Trump buna karşılık Vali Pritzker ve Chicago Belediye Başkanı Brandon Johnson’ı tutuklamakla tehdit etmiştir. Ayrıca mahkemelerin Ulusal Muhafızların konuşlandırılmasına yasak getirmeye devam etmesi durumunda “İsyan Yasası”na başvuracağını açıklamıştır. Bazı hukukçular bu adımı “otokrasiye giden yol” olarak nitelendirmektedir.

Bu gerginliğin kısa ve uzun vadeli sonuçları söz konusudur:

Kısa vadede Chicago’da protestolar yoğunlaşmış ve Ulusal Muhafızlarla göstericiler arasında şiddetli çatışma riski artmıştır. ICE merkezleri önünde çok sayıda tutuklama yaşanmış ve göçmen mahallelerinde korku hâkim olmuştur.

Yerel ekonomi, göçmen iş gücüne bağımlı olduğu için zarar görmüş; mahkemelerin Ulusal Muhafızların konuşlanmasını durdurma olasılığı gündemdedir. Ancak Trump, acil durum çağrısıyla doğrudan orduyu devreye sokabilir.

Trump’ın Pritzker’in tutuklanmasını talep etmesi, onu bir Demokrat lider olarak direnişin sembolü hâline getirmiştir. Bu gelişmeler, Kaliforniya Valisi Gavin Newsom’u da Pritzker’i desteklemeye yöneltmiştir.

Uzun vadede bu çatışma, Los Angeles ve New York gibi diğer Demokrat şehirler için bir örnek teşkil edecek ve federalizm tartışmalarını yeniden alevlendirecektir.

Trump için bu süreç, seçmen tabanını konsolide etmek açısından siyasi bir zafer olabilir; ancak orduyu ve yargıyı siyasi amaçla kullanmakla suçlanma riski doğurmaktadır.

2028 başkanlık seçimleri için potansiyel bir aday olan Pritzker içinse bu kriz, Demokratların liderliğini üstlenmek ve ulusal sahnede pozisyonunu güçlendirmek için önemli bir fırsattır.
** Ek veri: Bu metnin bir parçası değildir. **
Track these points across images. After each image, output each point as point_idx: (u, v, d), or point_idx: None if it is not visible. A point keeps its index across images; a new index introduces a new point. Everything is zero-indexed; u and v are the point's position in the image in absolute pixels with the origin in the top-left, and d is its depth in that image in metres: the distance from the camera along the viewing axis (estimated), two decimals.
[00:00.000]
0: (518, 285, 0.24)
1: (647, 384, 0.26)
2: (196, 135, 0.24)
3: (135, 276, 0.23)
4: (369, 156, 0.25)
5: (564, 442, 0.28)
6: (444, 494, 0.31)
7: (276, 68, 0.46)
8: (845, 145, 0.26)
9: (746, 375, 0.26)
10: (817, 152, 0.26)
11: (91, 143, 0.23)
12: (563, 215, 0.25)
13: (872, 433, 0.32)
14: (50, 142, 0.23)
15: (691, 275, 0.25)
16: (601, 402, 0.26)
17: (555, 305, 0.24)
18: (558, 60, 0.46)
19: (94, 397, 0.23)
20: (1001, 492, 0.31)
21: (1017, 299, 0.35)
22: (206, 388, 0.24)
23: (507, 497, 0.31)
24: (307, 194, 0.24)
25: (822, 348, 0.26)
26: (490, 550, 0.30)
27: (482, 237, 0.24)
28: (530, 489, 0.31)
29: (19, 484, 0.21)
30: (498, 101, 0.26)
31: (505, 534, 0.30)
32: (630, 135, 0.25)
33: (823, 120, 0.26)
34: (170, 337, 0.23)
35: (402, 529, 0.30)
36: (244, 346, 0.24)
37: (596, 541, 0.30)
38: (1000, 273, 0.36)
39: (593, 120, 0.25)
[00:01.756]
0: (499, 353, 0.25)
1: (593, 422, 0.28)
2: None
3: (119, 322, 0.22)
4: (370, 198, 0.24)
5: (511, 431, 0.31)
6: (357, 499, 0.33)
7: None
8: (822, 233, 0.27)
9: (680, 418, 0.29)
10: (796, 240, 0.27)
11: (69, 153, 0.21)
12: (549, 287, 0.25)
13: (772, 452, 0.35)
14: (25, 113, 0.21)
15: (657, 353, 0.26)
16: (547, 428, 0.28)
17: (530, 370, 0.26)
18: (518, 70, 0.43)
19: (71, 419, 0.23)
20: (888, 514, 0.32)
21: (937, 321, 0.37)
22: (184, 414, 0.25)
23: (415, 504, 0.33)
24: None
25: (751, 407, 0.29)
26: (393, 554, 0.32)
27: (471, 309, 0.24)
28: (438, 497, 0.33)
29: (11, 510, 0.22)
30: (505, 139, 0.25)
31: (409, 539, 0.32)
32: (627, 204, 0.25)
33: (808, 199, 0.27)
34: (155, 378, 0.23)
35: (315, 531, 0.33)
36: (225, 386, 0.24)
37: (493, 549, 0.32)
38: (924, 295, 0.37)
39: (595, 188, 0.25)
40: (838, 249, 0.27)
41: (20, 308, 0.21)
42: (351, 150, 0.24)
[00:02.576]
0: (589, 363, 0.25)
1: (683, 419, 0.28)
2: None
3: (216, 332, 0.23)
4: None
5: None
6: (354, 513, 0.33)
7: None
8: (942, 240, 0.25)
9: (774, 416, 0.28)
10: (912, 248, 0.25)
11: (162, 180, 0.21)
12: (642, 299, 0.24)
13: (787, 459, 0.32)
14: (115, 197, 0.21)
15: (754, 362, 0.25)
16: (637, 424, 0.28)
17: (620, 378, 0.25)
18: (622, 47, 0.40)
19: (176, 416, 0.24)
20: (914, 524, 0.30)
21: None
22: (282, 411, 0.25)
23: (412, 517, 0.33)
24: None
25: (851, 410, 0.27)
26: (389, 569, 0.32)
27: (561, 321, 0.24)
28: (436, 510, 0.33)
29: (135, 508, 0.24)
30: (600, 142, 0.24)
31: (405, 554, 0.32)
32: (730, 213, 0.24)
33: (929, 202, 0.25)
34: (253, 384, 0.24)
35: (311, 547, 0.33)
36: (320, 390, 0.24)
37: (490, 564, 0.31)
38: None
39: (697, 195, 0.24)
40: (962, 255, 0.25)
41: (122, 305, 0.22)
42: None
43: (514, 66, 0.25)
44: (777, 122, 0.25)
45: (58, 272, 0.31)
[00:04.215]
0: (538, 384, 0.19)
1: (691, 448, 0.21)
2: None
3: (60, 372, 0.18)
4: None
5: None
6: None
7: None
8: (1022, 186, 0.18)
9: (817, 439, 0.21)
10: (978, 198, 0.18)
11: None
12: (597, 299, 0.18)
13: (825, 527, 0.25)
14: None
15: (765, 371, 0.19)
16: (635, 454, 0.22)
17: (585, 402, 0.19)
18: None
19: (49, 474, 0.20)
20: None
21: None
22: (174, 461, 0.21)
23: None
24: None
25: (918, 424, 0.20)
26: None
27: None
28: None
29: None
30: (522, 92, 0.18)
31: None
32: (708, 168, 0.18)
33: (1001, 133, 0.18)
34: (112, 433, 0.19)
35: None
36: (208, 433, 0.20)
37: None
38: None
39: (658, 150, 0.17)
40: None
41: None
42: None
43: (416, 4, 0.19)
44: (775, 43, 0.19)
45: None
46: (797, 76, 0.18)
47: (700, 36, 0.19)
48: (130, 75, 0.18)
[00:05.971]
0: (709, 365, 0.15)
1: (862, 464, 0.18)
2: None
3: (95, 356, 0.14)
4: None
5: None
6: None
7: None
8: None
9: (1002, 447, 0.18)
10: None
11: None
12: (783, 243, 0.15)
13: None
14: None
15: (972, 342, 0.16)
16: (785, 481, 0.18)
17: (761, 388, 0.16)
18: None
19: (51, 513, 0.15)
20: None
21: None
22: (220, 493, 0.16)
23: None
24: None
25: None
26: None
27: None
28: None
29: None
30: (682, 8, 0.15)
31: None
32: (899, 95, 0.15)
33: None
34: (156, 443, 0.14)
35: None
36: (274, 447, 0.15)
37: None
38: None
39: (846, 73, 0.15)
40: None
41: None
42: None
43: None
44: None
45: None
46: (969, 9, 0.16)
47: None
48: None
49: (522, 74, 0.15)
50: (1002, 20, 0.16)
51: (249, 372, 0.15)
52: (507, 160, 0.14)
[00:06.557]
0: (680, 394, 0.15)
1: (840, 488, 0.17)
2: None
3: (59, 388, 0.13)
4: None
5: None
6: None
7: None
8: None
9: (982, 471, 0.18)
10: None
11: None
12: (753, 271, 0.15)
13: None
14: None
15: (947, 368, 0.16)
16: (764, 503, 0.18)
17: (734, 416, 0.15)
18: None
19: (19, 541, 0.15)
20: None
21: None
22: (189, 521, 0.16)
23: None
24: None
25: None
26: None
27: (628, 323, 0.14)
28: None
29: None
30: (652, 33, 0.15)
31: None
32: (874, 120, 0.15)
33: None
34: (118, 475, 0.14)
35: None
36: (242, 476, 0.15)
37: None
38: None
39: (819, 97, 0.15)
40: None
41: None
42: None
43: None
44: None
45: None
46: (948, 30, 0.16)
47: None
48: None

Hatta Gavin Newsom ile birlikte “ordunun siyasi amaçlarla kullanılmasına” karşı durmak amacıyla Ulusal Valiler Birliği’nden ayrılmayı bile gündeme getirmiştir.

New York Times yazarı Robert A. gibi uzmanlar, Trump’ın tanımladığı “iç düşman” söyleminin demokrasinin sınırlarını tehdit ettiğini ve bunun ulusal bir krize yol açabileceği konusunda uyarıyorlar.

Bu çatışma yalnızca göç politikası etrafında şekillenmiyor; aynı zamanda federal hükümet ile eyaletler arasındaki güç dengesi mücadelesini temsil ediyor.

Pritzker kararlılığıyla direnişin sembolü hâline gelirken, Trump ise elinde federal gücü bulunduruyor.

Chicago’nun ve Amerika’nın geleceği, mahkemelerin kararlarına ve halkın tepkisine bağlı.

Bu “siyasi iç savaş” barışla mı sonuçlanacak yoksa ülkeyi daha derin bir krize mi sürükleyecek?Zaman gösterecek.